Nell’ultimo periodo, però, in Italia si sta tornando a parlare del tema, con alcuni deputati del Pd che vorrebbero discutere della questione in Parlamento, con l’intento di reintrodurre il finanziamento. Chi critica quest’iniziativa sostiene che quel partito non sia in grado di funzionare senza i mezzi dello Stato, ma attenzione. Il legame tra finanziamento pubblico e partito si basa su un concetto molto semplice: ogni partito ha il suo elettorato. Questo per dire che, nel scegliere di non finanziare i partiti, va tenuto conto delle disuguaglianze economiche e sociali fra i cittadini.

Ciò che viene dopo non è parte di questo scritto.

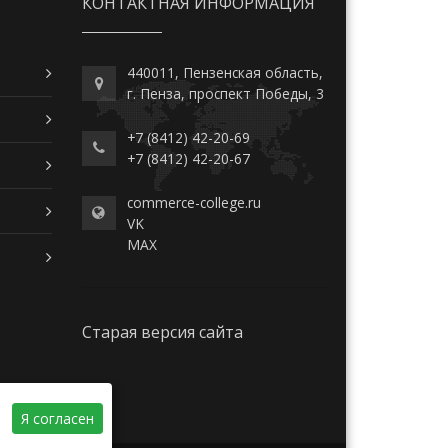
КОНТАКТНАЯ ИНФОРМАЦИЯ
440011, Пензенская область,
г. Пенза, проспект Победы, 3
+7 (8412) 42-20-69
+7 (8412) 42-20-67
commerce-college.ru
VK
MAX
Старая версия сайта
Я согласен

In quanto le formazioni politiche che mettono in primo piano le necessità e i problemi delle fasce meno agiate della popolazione in teoria fanno maggior fatica a raccogliere fondi fra i loro sostenitori. E non è detto che facciano breccia tra le grandi aziende, invogliandole a finanziare la loro campagna elettorale.